A month later, the war hasn’t ended, and there seems to be no hope of it ending soon. I have been staying at my relatives’ house in southern Gaza. I became anxious about giving birth, about finding clothes and baby formula for my daughter. I have to deliver by caesarean section and when I read about the shortage of anaesthesia for surgeries, my mental and physical health crumbled. I’ve had high blood pressure, dizziness and a constant state of fatigue.

I tried my best to prepare essential items for my delivery. My husband went to the pharmacy for milk, diapers, medical supplies, wound dressings and painkillers. He returned with nothing; most supplies were out of stock. I was shocked. My fear, stress and confusion only increased.

I started questioning why we even bring children into this world if they will suffer in this unjust reality. What sin does an unborn child commit to deserve a life where even the basic necessities can’t be provided, let alone a safe birth?

My husband took risks to go to pharmacies in more distant places around southern Gaza and managed to get some supplies, but not everything we needed. I struggled to find baby clothes due to store closures and the risk of movement. There is a small hospital nearby in the Nuseirat refugee camp that’s still operating, but how do we reach the hospital for delivery, when our car is out of fuel and there’s no communication network to call for an ambulance?

We are barely surviving here in Gaza, and what you hear in the news is just the tip of the iceberg. Israel claims that Gaza’s southern areas, including where I am, are safe. But Israel’s airstrikes, artillery shelling and targeting of supposed “safe houses” in the southern regions do not stop. We are safe nowhere.

All I can do now is pray for safe passage and delivery, for the safety of my unborn child and for a ceasefire and end to Israel’s attacks on Gaza.
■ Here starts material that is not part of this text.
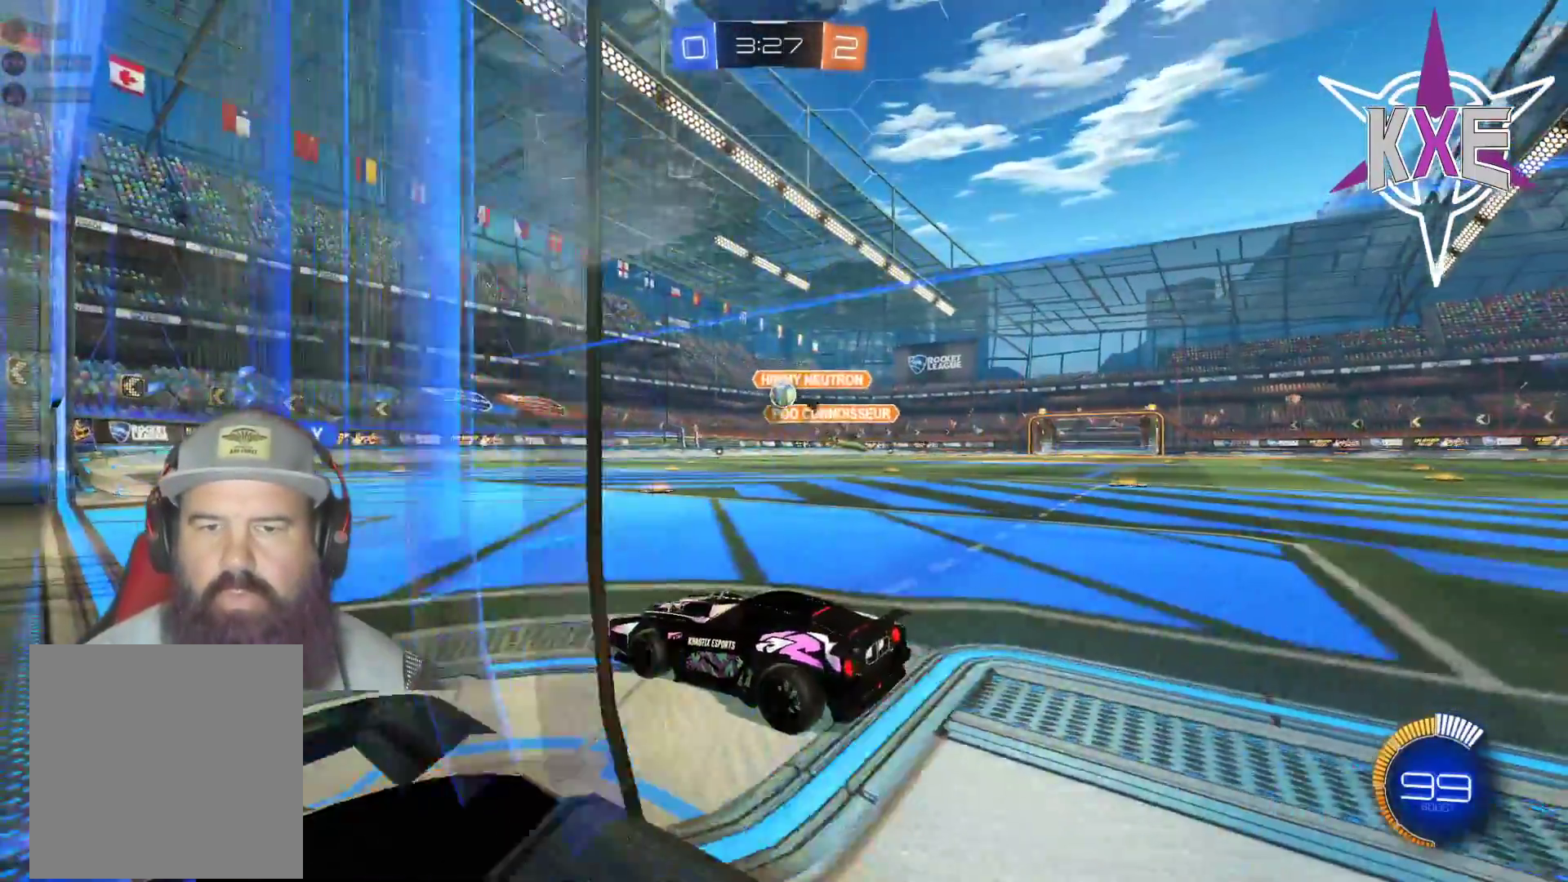
{"buttons": ["L2"], "left_stick": "center", "right_stick": "center", "events": [[83, "left_stick", "down-right"], [383, "L2", "down"], [467, "left_stick", "center"]]}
I long to return to my home and find that it’s safe and intact, but I’m consumed by fear that it has all been reduced to rubble.

We Palestinians are people like any other, entitled to the most fundamental human rights, the least among them the right to live safely and readily obtain the basic necessities of life. Our utmost concerns shouldn’t be how to find clean drinking water, flour for bread or warm clothes for our children.
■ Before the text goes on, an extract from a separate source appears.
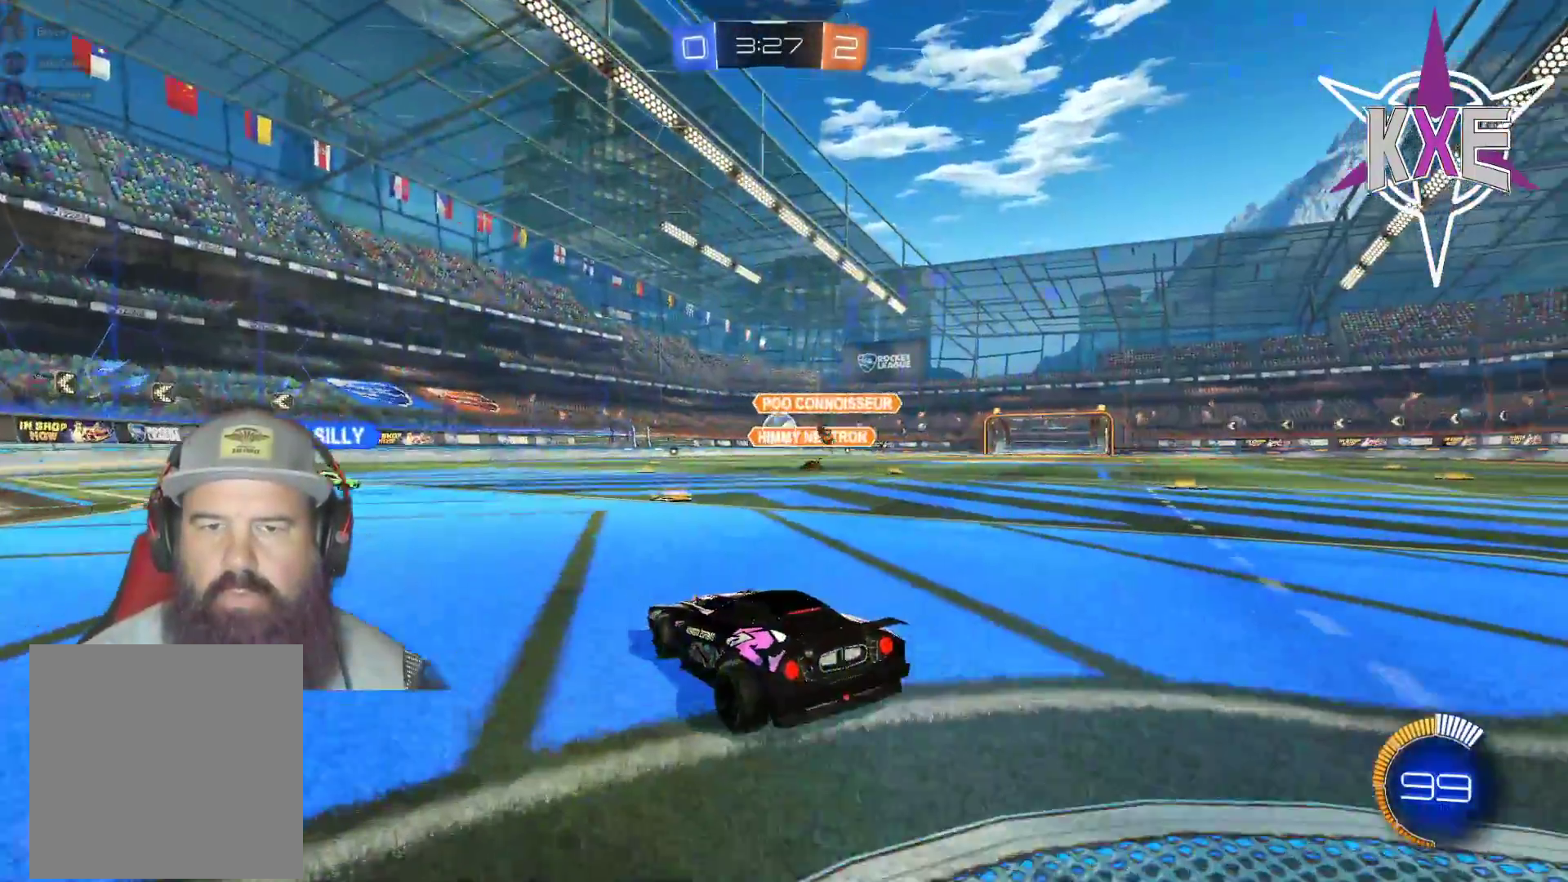
{"buttons": ["R2"], "left_stick": "down-right", "right_stick": "center", "events": [[150, "L2", "up"], [217, "left_stick", "down-right"], [350, "R2", "down"]]}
Why have Western governments abandoned us? We too have dreams and aspirations, curious minds and innovative ideas, and a younger generation that we want to raise to serve the greater good in the world.

I hope that my daughter comes into this world and hears my voice before the sounds of explosions, bombings and screams. I wish for her a long, happy and safe life – free from bombardment, casualties, injuries and occupation. May she experience childhood in a world of innocence, not war. — Los Angeles Times/TNS

Yaqeen Baker is a mother living in Gaza. This article was translated from Arabic by volunteers working with Adalah Justice Project.